The supporting network for this type of configuration needs to have a low latency and evenly distributed availability. This workload benefits from having services local to the consumers of the service. Use a multi-site approach as well as deploying many copies of the application to handle load as close as possible to consumers. Since these applications function independently, they do not warrant running overlays to interconnect tenant networks. Overlays also have the drawback of performing poorly with rapid flow setup and may incur too much overhead with large quantities of small packets and therefore we do not recommend them.
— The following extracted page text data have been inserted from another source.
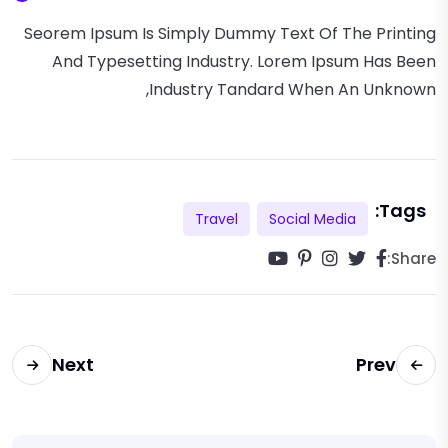
Seorem Ipsum Is Simply Dummy Text Of The Printing
And Typesetting Industry. Lorem Ipsum Has Been
Industry Tandard When An Unknown,
Tags:
Travel
Social Media
Share:
Next
Prev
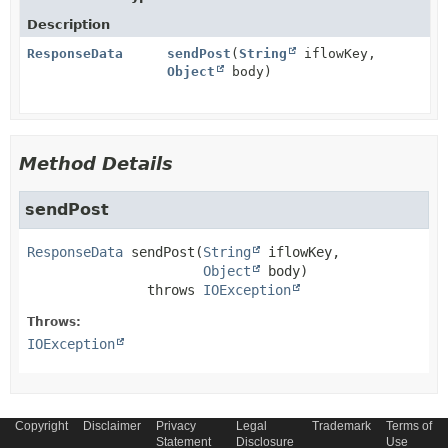
Description
ResponseData
sendPost
(
String
iflowKey,
Object
body)
Method Details
sendPost
ResponseData
sendPost
(
String
 iflowKey,

Object
 body)
               throws 
IOException
Throws:
IOException
Copyright
Disclaimer
Privacy
Legal
Trademark
Terms of
Statement
Disclosure
Use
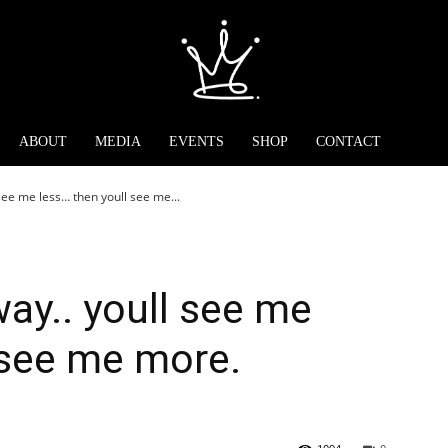
ABOUT
MEDIA
EVENTS
SHOP
CONTACT
see me less… then youll see me...
way.. youll see me
 see me more.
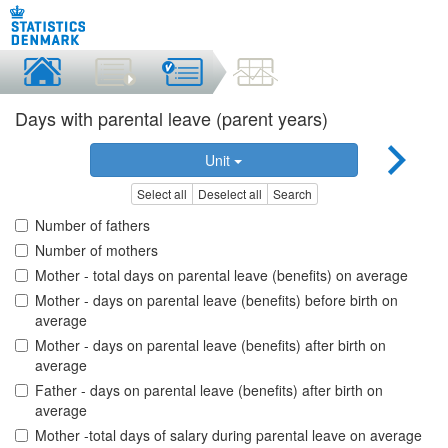
Days with parental leave (parent years)
Unit
Select all
Deselect all
Search
Number of fathers
Number of mothers
Mother - total days on parental leave (benefits) on average
Mother - days on parental leave (benefits) before birth on
average
Mother - days on parental leave (benefits) after birth on
average
Father - days on parental leave (benefits) after birth on
average
Mother -total days of salary during parental leave on average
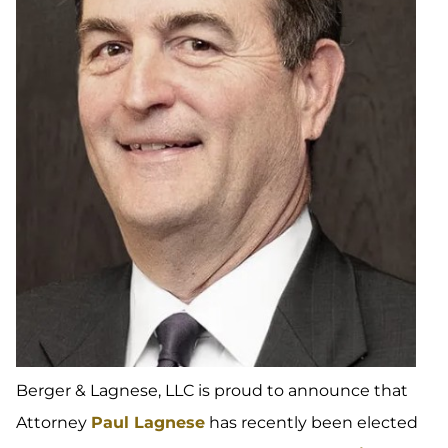
Berger & Lagnese, LLC is proud to announce that
Attorney
Paul Lagnese
has recently been elected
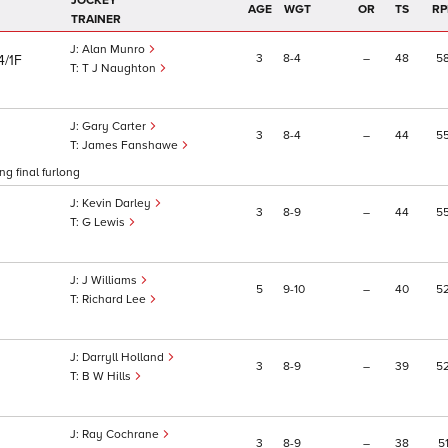
JOCKEY
AGE
WGT
OR
TS
RP
TRAINER
Alan Munro
3
8
4
–
48
5
4/1F
T J Naughton
Gary Carter
3
8
4
–
44
5
James Fanshawe
g final furlong
Kevin Darley
3
8
9
–
44
5
G Lewis
J Williams
5
9
10
–
40
5
Richard Lee
Darryll Holland
3
8
9
–
39
5
B W Hills
Ray Cochrane
3
8
9
–
38
5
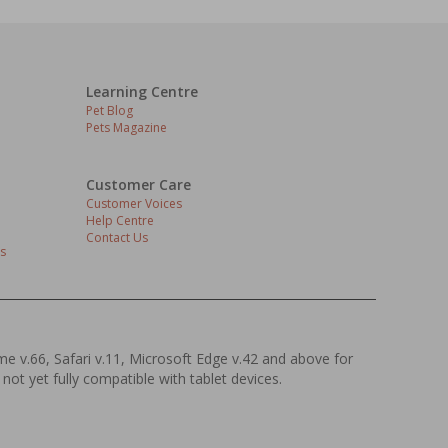
Learning Centre
Pet Blog
Pets Magazine
Customer Care
Customer Voices
Help Centre
Contact Us
s
ome v.66, Safari v.11, Microsoft Edge v.42 and above for
 not yet fully compatible with tablet devices.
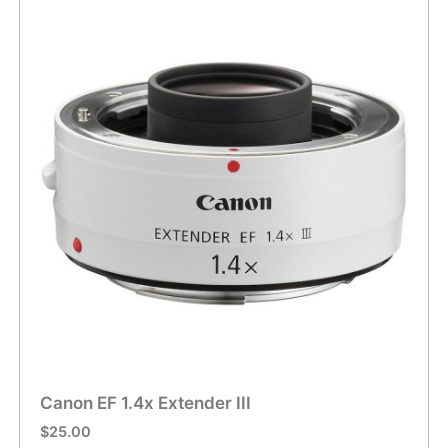
Canon EF 1.4x Extender III
$
25.00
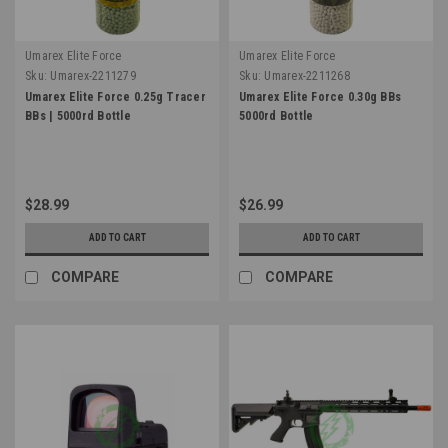
Umarex Elite Force
Umarex Elite Force
Sku:
Umarex-2211279
Sku:
Umarex-2211268
Umarex Elite Force 0.25g Tracer
Umarex Elite Force 0.30g BBs
BBs | 5000rd Bottle
5000rd Bottle
$28.99
$26.99
ADD TO CART
ADD TO CART
COMPARE
COMPARE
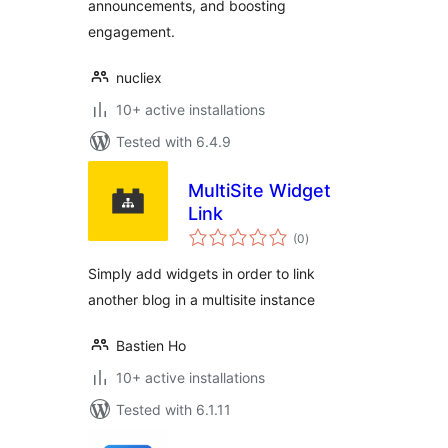
announcements, and boosting
engagement.
nucliex
10+ active installations
Tested with 6.4.9
MultiSite Widget
Link
total
(0
)
ratings
Simply add widgets in order to link
another blog in a multisite instance
Bastien Ho
10+ active installations
Tested with 6.1.11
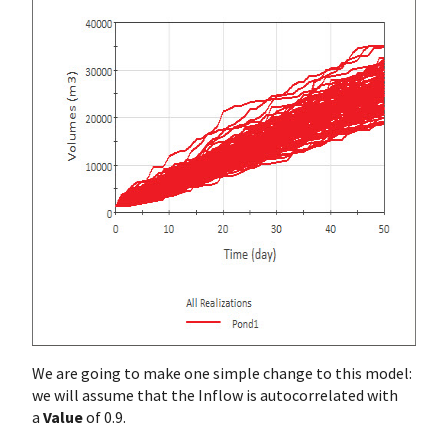
We are going to make one simple change to this model:
we will assume that the Inflow is autocorrelated with
a
Value
of 0.9.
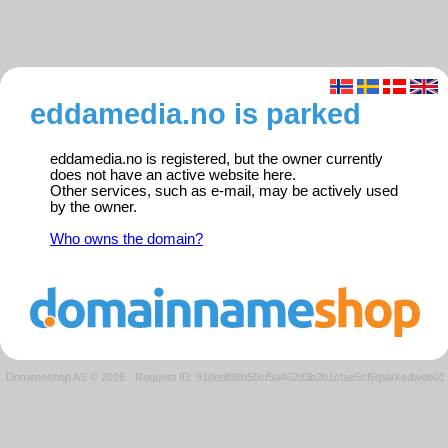
eddamedia.no is parked
eddamedia.no is registered, but the owner currently
does not have an active website here.
Other services, such as e-mail, may be actively used
by the owner.
Who owns the domain?
Domeneshop AS © 2026
·
Request ID: 910edf08b50cf5a462d3b2b1cfae5cf6/parkedweb01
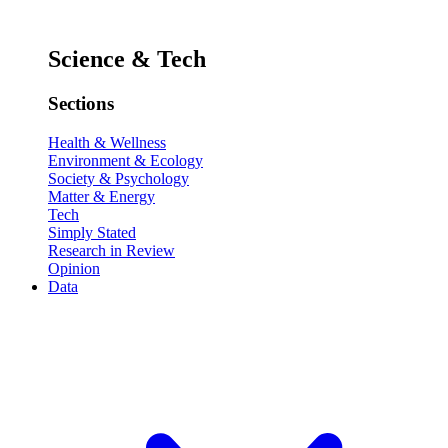
Science & Tech
Sections
Health & Wellness
Environment & Ecology
Society & Psychology
Matter & Energy
Tech
Simply Stated
Research in Review
Opinion
Data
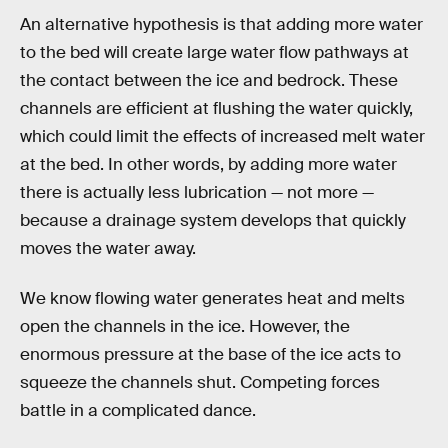
An alternative hypothesis is that adding more water
to the bed will create large water flow pathways at
the contact between the ice and bedrock. These
channels are efficient at flushing the water quickly,
which could limit the effects of increased melt water
at the bed. In other words, by adding more water
there is actually less lubrication — not more —
because a drainage system develops that quickly
moves the water away.
We know flowing water generates heat and melts
open the channels in the ice. However, the
enormous pressure at the base of the ice acts to
squeeze the channels shut. Competing forces
battle in a complicated dance.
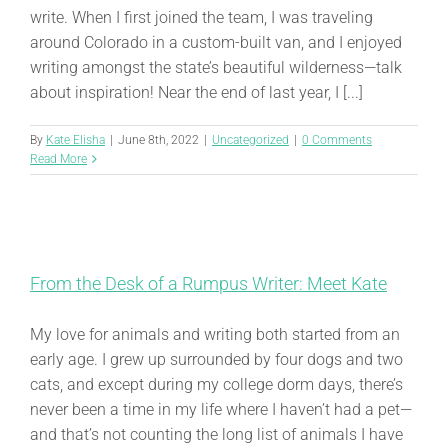
write. When I first joined the team, I was traveling
around Colorado in a custom-built van, and I enjoyed
writing amongst the state’s beautiful wilderness—talk
about inspiration! Near the end of last year, I [...]
By
Kate Elisha
|
June 8th, 2022
|
Uncategorized
|
0 Comments
Read More
From the Desk of a Rumpus Writer: Meet Kate
My love for animals and writing both started from an
early age. I grew up surrounded by four dogs and two
cats, and except during my college dorm days, there’s
never been a time in my life where I haven’t had a pet—
and that’s not counting the long list of animals I have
QoS is desirable for some workloads to ensure delivery. DNS has a major impact on the load times of other services and needs to be reliable and provide rapid responses. Configure rules in upstream devices to apply a higher Class Selector to DNS to ensure faster delivery or a better spot in queuing algorithms.
Cloud storage
Another common use case for OpenStack environments is providing a cloud-based file storage and sharing service. You might consider this a storage-focused use case, but its network-side requirements make it a network-focused use case.
For example, consider a cloud backup application. This workload has
two specific behaviors that impact the network. Because this workload is
an externally-facing service and an internally-replicating application,
it has both north-south<north-south traffic>
and east-west<east-west traffic>
traffic
considerations:
- north-south traffic
-
When a user uploads and stores content, that content moves into the OpenStack installation. When users download this content, the content moves out from the OpenStack installation. Because this service operates primarily as a backup, most of the traffic moves southbound into the environment. In this situation, it benefits you to configure a network to be asymmetrically downstream because the traffic that enters the OpenStack installation is greater than the traffic that leaves the installation.
- east-west traffic
-
Likely to be fully symmetric. Because replication originates from any node and might target multiple other nodes algorithmically, it is less likely for this traffic to have a larger volume in any specific direction. However, this traffic might interfere with north-south traffic.
This application prioritizes the north-south traffic over east-west traffic: the north-south traffic involves customer-facing data.
The network design, in this case, is less dependent on availability and more dependent on being able to handle high bandwidth. As a direct result, it is beneficial to forgo redundant links in favor of bonding those connections. This increases available bandwidth. It is also beneficial to configure all devices in the path, including OpenStack, to generate and pass jumbo frames.